TASK ITEM — Leave the pictures out. Retype exactly the lines below from the one containing "right ankle: (950, 615)" through the one containing "right ear: (14, 92)", and no others.

SOURCE MATERIAL —

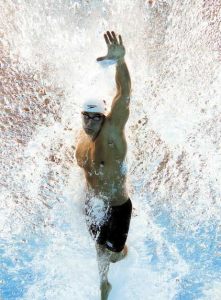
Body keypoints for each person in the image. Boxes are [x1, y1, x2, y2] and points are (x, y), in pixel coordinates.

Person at [75, 31, 132, 300]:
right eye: (85, 117)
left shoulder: (112, 133)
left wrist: (120, 62)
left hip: (118, 205)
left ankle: (121, 252)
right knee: (98, 248)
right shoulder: (81, 141)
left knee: (113, 254)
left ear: (104, 117)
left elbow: (124, 93)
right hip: (94, 203)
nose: (89, 123)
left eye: (95, 118)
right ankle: (104, 284)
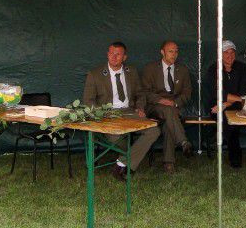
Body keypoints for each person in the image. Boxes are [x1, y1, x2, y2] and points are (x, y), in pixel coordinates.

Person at [82, 41, 160, 181]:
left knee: (154, 130)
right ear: (107, 54)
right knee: (115, 137)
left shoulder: (132, 71)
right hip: (108, 114)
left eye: (118, 54)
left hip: (129, 112)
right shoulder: (95, 74)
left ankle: (121, 163)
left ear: (124, 57)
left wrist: (140, 107)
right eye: (111, 53)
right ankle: (127, 162)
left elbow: (140, 93)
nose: (114, 57)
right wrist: (101, 114)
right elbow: (88, 101)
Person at [142, 40, 193, 174]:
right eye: (170, 51)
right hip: (155, 106)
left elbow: (187, 92)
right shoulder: (150, 68)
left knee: (169, 121)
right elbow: (145, 92)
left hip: (174, 107)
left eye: (176, 51)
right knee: (170, 113)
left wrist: (175, 103)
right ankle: (183, 141)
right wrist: (160, 100)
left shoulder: (182, 70)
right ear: (162, 52)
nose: (174, 54)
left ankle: (169, 163)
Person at [206, 40, 246, 168]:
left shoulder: (243, 68)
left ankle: (222, 140)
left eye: (232, 52)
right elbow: (217, 92)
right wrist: (232, 100)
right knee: (228, 122)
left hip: (236, 106)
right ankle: (235, 158)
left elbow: (244, 93)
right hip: (216, 106)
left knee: (232, 121)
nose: (229, 55)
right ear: (220, 54)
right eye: (226, 52)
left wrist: (225, 104)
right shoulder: (213, 69)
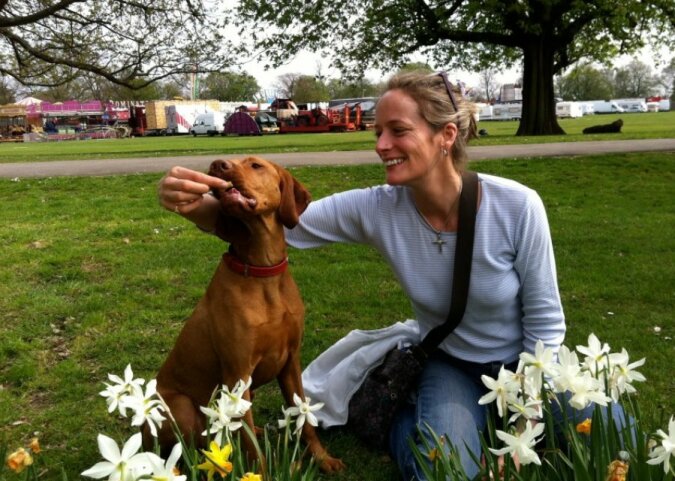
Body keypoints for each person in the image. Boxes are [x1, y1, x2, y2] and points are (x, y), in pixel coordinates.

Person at [157, 71, 611, 479]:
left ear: (445, 135)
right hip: (449, 363)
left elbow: (547, 325)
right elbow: (280, 224)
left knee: (612, 436)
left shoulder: (517, 205)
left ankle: (487, 417)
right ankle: (402, 421)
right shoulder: (377, 208)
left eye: (398, 131)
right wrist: (197, 204)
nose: (380, 146)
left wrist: (527, 416)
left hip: (526, 364)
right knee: (446, 469)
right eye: (378, 132)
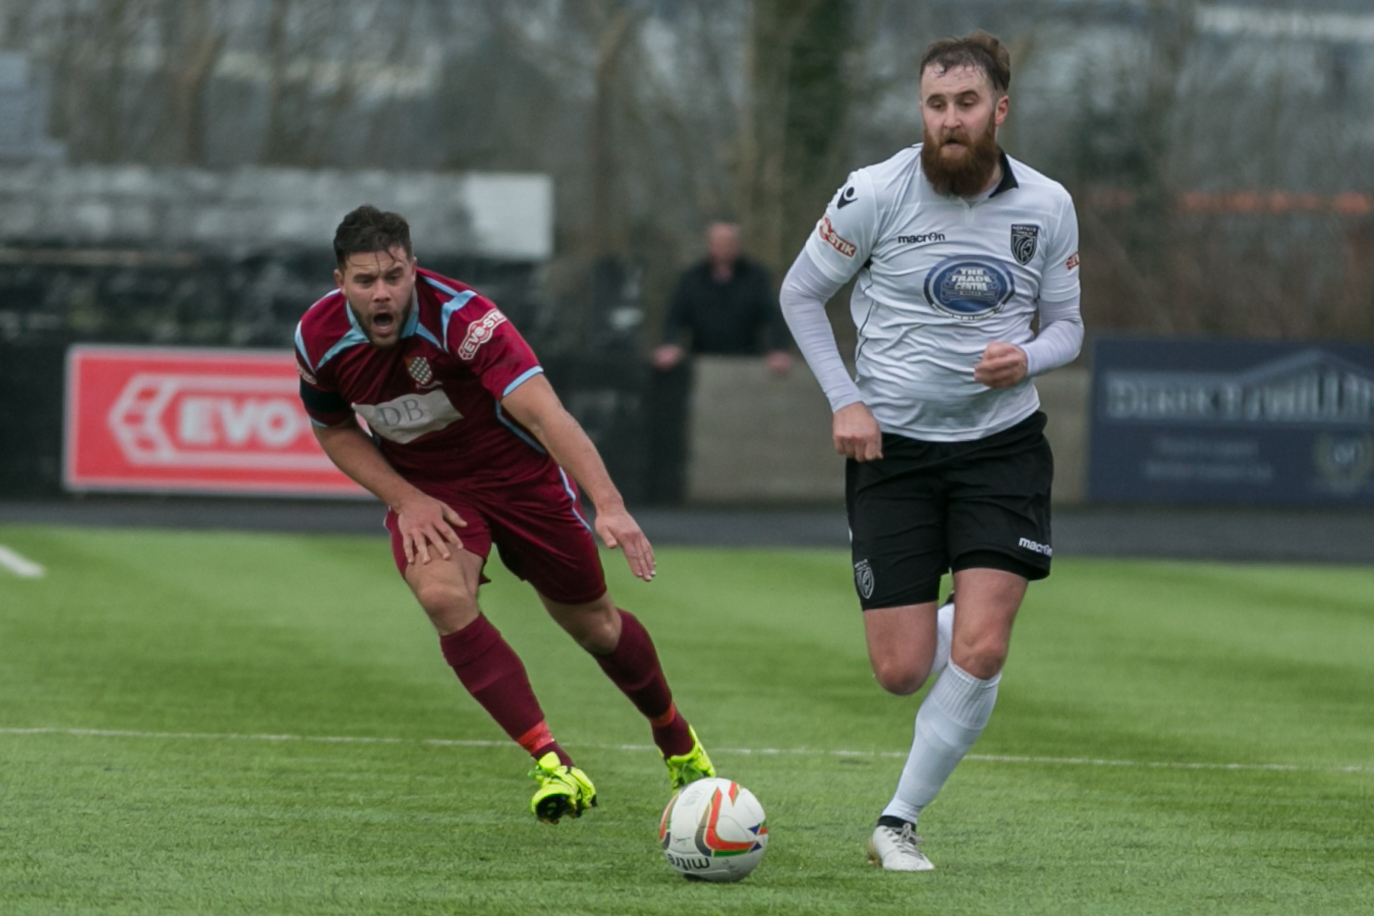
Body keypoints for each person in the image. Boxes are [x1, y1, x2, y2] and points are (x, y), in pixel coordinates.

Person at [294, 205, 715, 824]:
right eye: (365, 281)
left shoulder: (465, 321)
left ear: (414, 268)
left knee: (595, 627)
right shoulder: (317, 338)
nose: (381, 293)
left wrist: (612, 506)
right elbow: (332, 428)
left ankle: (676, 739)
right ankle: (550, 759)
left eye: (394, 276)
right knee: (441, 595)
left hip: (519, 480)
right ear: (340, 281)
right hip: (432, 489)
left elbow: (546, 416)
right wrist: (405, 499)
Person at [778, 31, 1084, 871]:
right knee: (902, 671)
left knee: (984, 648)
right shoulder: (873, 192)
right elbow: (800, 293)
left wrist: (1029, 357)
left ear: (1000, 110)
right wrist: (845, 399)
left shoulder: (1048, 206)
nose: (949, 121)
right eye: (936, 105)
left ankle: (897, 822)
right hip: (895, 457)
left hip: (1001, 447)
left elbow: (1068, 327)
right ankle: (950, 615)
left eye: (966, 105)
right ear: (922, 109)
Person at [653, 221, 793, 377]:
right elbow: (674, 316)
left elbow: (773, 316)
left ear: (738, 244)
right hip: (701, 363)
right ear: (709, 244)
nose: (724, 248)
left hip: (747, 362)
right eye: (718, 242)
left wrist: (778, 349)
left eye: (728, 242)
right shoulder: (692, 278)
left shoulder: (756, 277)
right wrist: (671, 345)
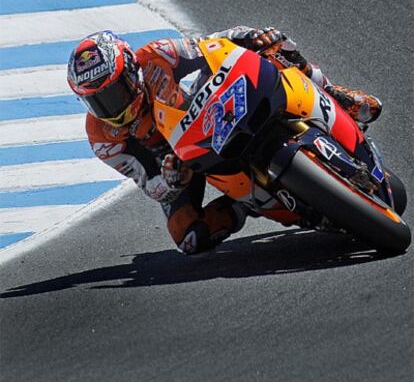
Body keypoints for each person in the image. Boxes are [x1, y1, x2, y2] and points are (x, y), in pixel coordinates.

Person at [67, 27, 382, 255]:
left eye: (113, 92)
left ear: (131, 70)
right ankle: (245, 205)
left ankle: (336, 94)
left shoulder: (157, 55)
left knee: (275, 47)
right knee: (187, 237)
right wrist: (171, 178)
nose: (110, 107)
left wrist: (252, 37)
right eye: (97, 101)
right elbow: (150, 186)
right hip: (177, 162)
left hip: (203, 113)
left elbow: (212, 45)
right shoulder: (102, 138)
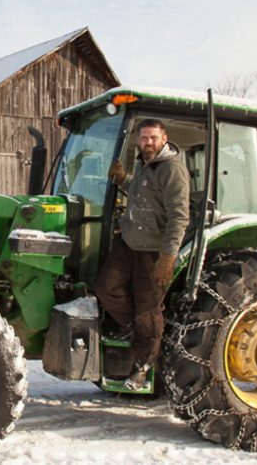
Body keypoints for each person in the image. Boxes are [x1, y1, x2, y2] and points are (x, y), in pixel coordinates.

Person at [94, 118, 190, 390]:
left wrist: (168, 256)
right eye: (144, 138)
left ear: (164, 138)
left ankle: (143, 366)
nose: (148, 142)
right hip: (128, 244)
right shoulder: (145, 164)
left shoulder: (172, 169)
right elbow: (142, 197)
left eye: (153, 138)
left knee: (148, 311)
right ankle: (137, 332)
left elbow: (179, 216)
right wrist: (124, 180)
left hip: (153, 251)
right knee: (105, 286)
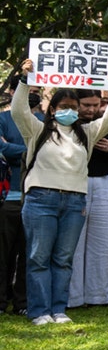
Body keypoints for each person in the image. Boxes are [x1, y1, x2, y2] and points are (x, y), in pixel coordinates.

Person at [13, 60, 108, 325]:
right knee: (39, 257)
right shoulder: (37, 130)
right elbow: (18, 112)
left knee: (63, 259)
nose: (70, 112)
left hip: (75, 201)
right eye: (64, 107)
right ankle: (40, 311)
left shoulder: (86, 133)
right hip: (41, 199)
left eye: (74, 108)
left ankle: (58, 309)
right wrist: (25, 80)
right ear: (52, 110)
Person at [67, 89, 108, 308]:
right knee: (74, 243)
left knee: (104, 241)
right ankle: (72, 297)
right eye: (86, 105)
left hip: (106, 181)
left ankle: (99, 294)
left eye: (96, 105)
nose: (91, 110)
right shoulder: (65, 125)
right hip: (74, 183)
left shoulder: (106, 124)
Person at [0, 79, 40, 316]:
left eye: (37, 92)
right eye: (28, 91)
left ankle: (22, 302)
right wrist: (32, 151)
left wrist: (13, 149)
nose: (32, 95)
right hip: (8, 198)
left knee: (29, 254)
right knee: (4, 254)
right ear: (14, 92)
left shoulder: (45, 121)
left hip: (36, 197)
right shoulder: (3, 119)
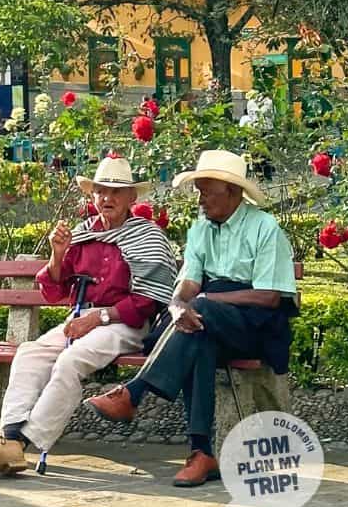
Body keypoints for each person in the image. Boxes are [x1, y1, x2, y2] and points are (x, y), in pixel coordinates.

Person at [86, 150, 297, 487]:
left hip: (255, 324)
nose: (200, 199)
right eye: (198, 190)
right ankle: (201, 453)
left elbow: (269, 296)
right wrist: (176, 307)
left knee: (203, 313)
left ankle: (134, 393)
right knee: (198, 336)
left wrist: (203, 300)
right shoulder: (200, 229)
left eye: (206, 191)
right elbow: (186, 286)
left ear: (232, 192)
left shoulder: (264, 228)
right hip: (209, 322)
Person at [0, 156, 176, 476]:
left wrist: (98, 318)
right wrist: (58, 254)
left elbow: (148, 302)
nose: (107, 198)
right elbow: (54, 291)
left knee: (69, 361)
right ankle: (7, 436)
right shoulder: (82, 234)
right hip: (83, 320)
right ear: (92, 196)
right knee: (29, 352)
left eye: (116, 192)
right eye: (101, 191)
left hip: (124, 324)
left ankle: (19, 443)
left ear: (132, 198)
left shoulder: (147, 236)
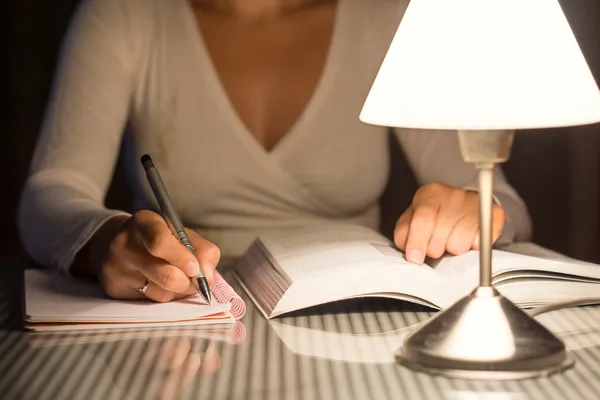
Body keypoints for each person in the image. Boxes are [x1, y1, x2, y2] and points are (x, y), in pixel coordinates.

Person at [18, 0, 532, 303]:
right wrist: (105, 238)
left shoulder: (383, 16)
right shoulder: (127, 15)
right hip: (188, 321)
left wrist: (475, 207)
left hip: (361, 324)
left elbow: (503, 201)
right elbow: (51, 193)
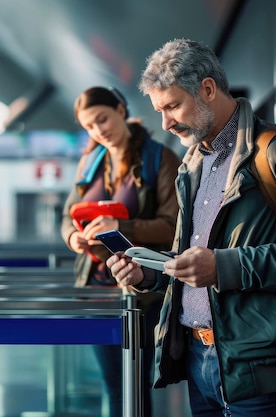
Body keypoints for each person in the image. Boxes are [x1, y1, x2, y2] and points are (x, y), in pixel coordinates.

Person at [105, 39, 276, 417]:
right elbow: (198, 261)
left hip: (263, 373)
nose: (165, 123)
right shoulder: (193, 163)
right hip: (199, 362)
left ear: (207, 89)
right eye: (159, 110)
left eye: (172, 106)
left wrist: (225, 267)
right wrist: (149, 272)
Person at [60, 86, 181, 417]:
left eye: (103, 119)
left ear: (120, 110)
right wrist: (74, 239)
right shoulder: (90, 162)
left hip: (141, 289)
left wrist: (120, 227)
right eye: (89, 126)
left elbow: (173, 226)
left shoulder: (160, 159)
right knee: (114, 384)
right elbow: (67, 215)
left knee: (135, 384)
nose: (99, 131)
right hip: (98, 288)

FINISHED EXERCISE —
right ankle: (950, 615)
left eye: (966, 105)
right ear: (922, 109)
Person at [653, 221, 793, 377]:
right elbow: (674, 316)
left elbow: (773, 316)
left ear: (738, 244)
right hip: (701, 363)
right ear: (709, 244)
nose: (724, 248)
left hip: (747, 362)
right eye: (718, 242)
left wrist: (778, 349)
left eye: (728, 242)
right shoulder: (692, 278)
left shoulder: (756, 277)
right wrist: (671, 345)
Body keypoints for each person in the image. Boxes are [x1, y1, x2, y2] and points are (x, y), in pixel coordinates.

Person at [67, 27, 382, 255]:
left eye: (113, 92)
left ear: (131, 70)
right ankle: (245, 205)
left ankle: (336, 94)
left shoulder: (157, 55)
left knee: (275, 47)
right knee: (187, 237)
right wrist: (171, 178)
nose: (110, 107)
left wrist: (252, 37)
right eye: (97, 101)
right elbow: (150, 186)
right hip: (177, 162)
left hip: (203, 113)
left elbow: (212, 45)
right shoulder: (102, 138)
Body keypoints for each person in the image. Boxes are [x1, y1, x2, y2] and points are (x, y), in pixel coordinates.

Person at [94, 118, 190, 390]:
left wrist: (168, 256)
right eye: (144, 138)
left ear: (164, 138)
left ankle: (143, 366)
nose: (148, 142)
right hip: (128, 244)
right shoulder: (145, 164)
left shoulder: (172, 169)
right elbow: (142, 197)
left eye: (153, 138)
left knee: (148, 311)
right ankle: (137, 332)
left elbow: (179, 216)
right wrist: (124, 180)
left hip: (153, 251)
right knee: (105, 286)
Body keypoints for each person in the image. Boxes are [x1, y1, x2, y2] and points are (x, y), in pixel coordinates.

Person at [13, 60, 108, 325]:
right knee: (39, 257)
right shoulder: (37, 130)
right elbow: (18, 112)
left knee: (63, 259)
nose: (70, 112)
left hip: (75, 201)
right eye: (64, 107)
right ankle: (40, 311)
left shoulder: (86, 133)
right hip: (41, 199)
left eye: (74, 108)
left ankle: (58, 309)
right wrist: (25, 80)
right ear: (52, 110)
Person at [67, 89, 108, 308]:
right knee: (74, 243)
left knee: (104, 241)
right ankle: (72, 297)
right eye: (86, 105)
left hip: (106, 181)
left ankle: (99, 294)
left eye: (96, 105)
nose: (91, 110)
right shoulder: (65, 125)
right hip: (74, 183)
left shoulder: (106, 124)
Person at [0, 79, 40, 316]:
left eye: (37, 92)
right eye: (28, 91)
left ankle: (22, 302)
right wrist: (32, 151)
left wrist: (13, 149)
nose: (32, 95)
right hip: (8, 198)
left knee: (29, 254)
right knee: (4, 254)
right ear: (14, 92)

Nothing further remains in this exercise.